* [LISTE DES TÂCHES]:
1 - Dans le texte sur l'antisémitisme visant les Juifs de France, reprenez le passage de « D'une voix blanche, la » à « vulgaires et violentes. » en remplaçant « missive » par « lettre ».
2 - Recopiez tel quel, dans la liste, tout ce qui va de la ligne contenant « family: Crambidae » jusqu'à la fin de la liste.

Juifs
de France : chronique d’une haine ordinaire
Dans la rue,
les commerces, à l’école, à la fac… Ils sont victimes d’agressions et
d’insultes antisémites. Face à ce harcèlement quotidien, ils s’adaptent.
Témoignages.
D'une voix blanche, la présidente de l'Assemblée nationale raconte son
étrange découverte : en même temps que la notoriété sont arrivés les
premiers courriers antisémites, tous anonymes, évidemment. Des injures, des
croix gammées, des étoiles de David, des petits cercueils dessinés portant le
nom de ses enfants et, sur Internet, des avalanches de tweets,
innombrables et enragés. Yaël Braun-Pivet montre la dernière missive reçue à sa
permanence, rédigée d'une écriture compulsive et tremblotante. Des insultes,
vulgaires et violentes.

* [DONNÉES À TRAITER]:
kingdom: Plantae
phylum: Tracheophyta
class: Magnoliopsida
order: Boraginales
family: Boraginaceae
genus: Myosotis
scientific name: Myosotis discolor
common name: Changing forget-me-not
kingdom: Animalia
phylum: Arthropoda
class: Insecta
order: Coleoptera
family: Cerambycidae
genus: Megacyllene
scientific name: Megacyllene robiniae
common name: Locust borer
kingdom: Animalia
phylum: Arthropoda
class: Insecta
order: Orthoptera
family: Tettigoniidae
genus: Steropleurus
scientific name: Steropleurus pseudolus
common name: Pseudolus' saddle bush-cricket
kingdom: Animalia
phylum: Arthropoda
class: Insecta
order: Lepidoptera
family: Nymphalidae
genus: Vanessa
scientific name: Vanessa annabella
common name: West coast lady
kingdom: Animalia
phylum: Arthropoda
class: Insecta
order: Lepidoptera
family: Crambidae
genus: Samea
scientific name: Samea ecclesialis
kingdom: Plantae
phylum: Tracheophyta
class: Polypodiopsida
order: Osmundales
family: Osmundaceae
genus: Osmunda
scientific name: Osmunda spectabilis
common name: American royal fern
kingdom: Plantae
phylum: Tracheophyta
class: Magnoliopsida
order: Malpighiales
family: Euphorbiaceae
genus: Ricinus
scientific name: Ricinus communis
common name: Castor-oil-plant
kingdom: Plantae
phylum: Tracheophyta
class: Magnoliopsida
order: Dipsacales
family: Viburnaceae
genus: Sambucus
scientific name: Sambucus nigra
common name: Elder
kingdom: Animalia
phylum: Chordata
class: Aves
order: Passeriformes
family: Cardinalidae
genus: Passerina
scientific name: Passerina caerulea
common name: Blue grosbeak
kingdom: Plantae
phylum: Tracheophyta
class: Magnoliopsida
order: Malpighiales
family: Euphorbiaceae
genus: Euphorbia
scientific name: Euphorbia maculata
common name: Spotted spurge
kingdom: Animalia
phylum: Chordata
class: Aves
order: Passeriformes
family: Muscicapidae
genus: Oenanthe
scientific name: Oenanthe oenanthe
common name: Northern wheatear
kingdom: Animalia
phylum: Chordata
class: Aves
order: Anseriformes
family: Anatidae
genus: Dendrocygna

* [SOLUTIONS]:
1 -
D'une voix blanche, la présidente de l'Assemblée nationale raconte son
étrange découverte : en même temps que la notoriété sont arrivés les
premiers courriers antisémites, tous anonymes, évidemment. Des injures, des
croix gammées, des étoiles de David, des petits cercueils dessinés portant le
nom de ses enfants et, sur Internet, des avalanches de tweets,
innombrables et enragés. Yaël Braun-Pivet montre la dernière lettre reçue à sa
permanence, rédigée d'une écriture compulsive et tremblotante. Des insultes,
vulgaires et violentes.

2 -
family: Crambidae
genus: Samea
scientific name: Samea ecclesialis
kingdom: Plantae
phylum: Tracheophyta
class: Polypodiopsida
order: Osmundales
family: Osmundaceae
genus: Osmunda
scientific name: Osmunda spectabilis
common name: American royal fern
kingdom: Plantae
phylum: Tracheophyta
class: Magnoliopsida
order: Malpighiales
family: Euphorbiaceae
genus: Ricinus
scientific name: Ricinus communis
common name: Castor-oil-plant
kingdom: Plantae
phylum: Tracheophyta
class: Magnoliopsida
order: Dipsacales
family: Viburnaceae
genus: Sambucus
scientific name: Sambucus nigra
common name: Elder
kingdom: Animalia
phylum: Chordata
class: Aves
order: Passeriformes
family: Cardinalidae
genus: Passerina
scientific name: Passerina caerulea
common name: Blue grosbeak
kingdom: Plantae
phylum: Tracheophyta
class: Magnoliopsida
order: Malpighiales
family: Euphorbiaceae
genus: Euphorbia
scientific name: Euphorbia maculata
common name: Spotted spurge
kingdom: Animalia
phylum: Chordata
class: Aves
order: Passeriformes
family: Muscicapidae
genus: Oenanthe
scientific name: Oenanthe oenanthe
common name: Northern wheatear
kingdom: Animalia
phylum: Chordata
class: Aves
order: Anseriformes
family: Anatidae
genus: Dendrocygna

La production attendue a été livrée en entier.